### Exercise
Copy nothing from the entries below except the lines from the one containing "potted plant: present" through the one containing "coffee cup: present", and copy those exactly.

### Extracted entries
▼
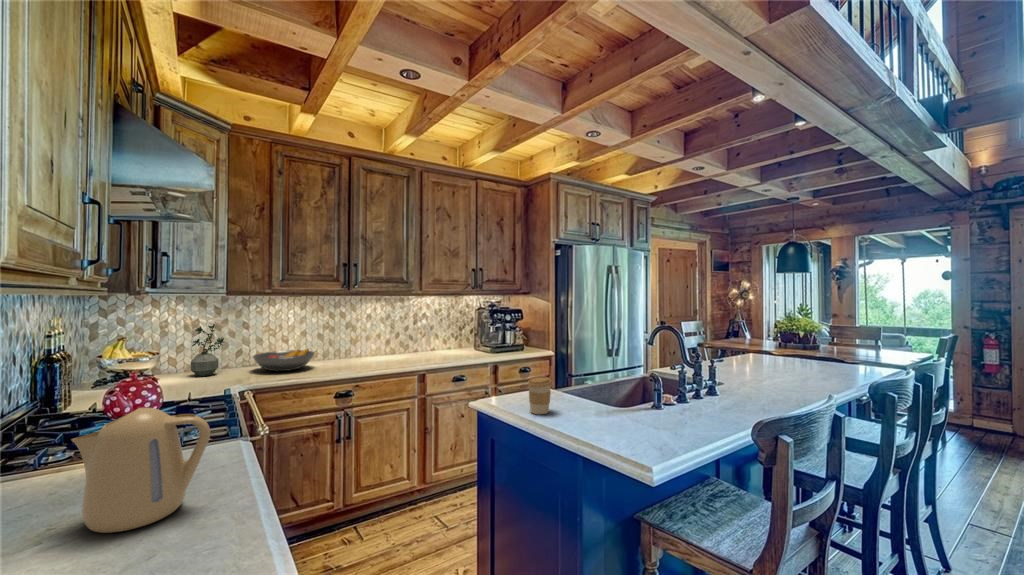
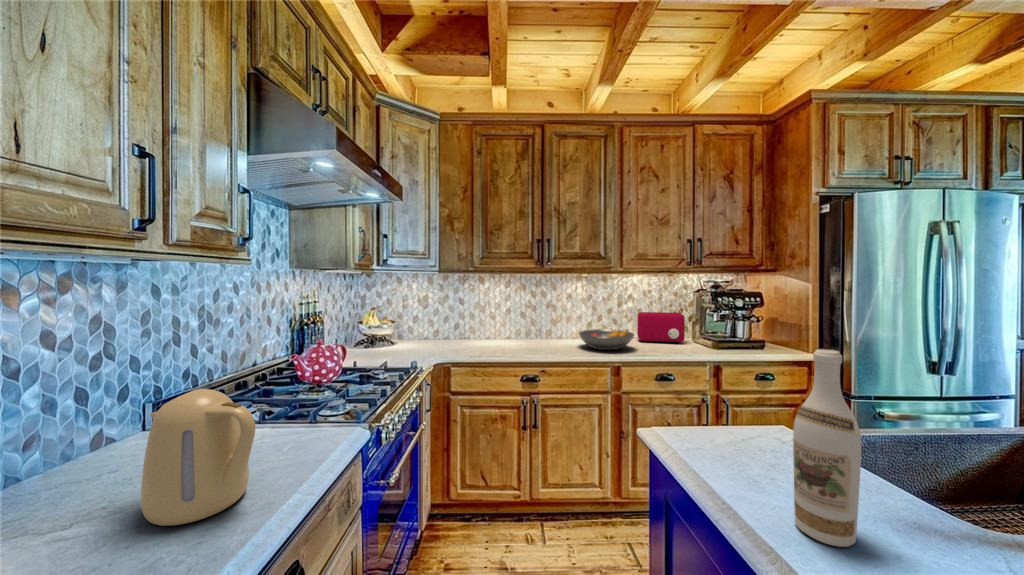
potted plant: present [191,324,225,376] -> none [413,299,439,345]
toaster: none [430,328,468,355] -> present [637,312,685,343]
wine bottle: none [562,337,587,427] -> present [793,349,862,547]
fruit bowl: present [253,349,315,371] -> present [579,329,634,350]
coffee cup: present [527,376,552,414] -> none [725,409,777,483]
▲
▼
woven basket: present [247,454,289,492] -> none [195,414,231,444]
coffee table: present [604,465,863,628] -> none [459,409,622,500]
▲
### Written reply
potted plant: present [191,324,225,376] -> none [413,299,439,345]
toaster: none [430,328,468,355] -> present [637,312,685,343]
wine bottle: none [562,337,587,427] -> present [793,349,862,547]
fruit bowl: present [253,349,315,371] -> present [579,329,634,350]
coffee cup: present [527,376,552,414] -> none [725,409,777,483]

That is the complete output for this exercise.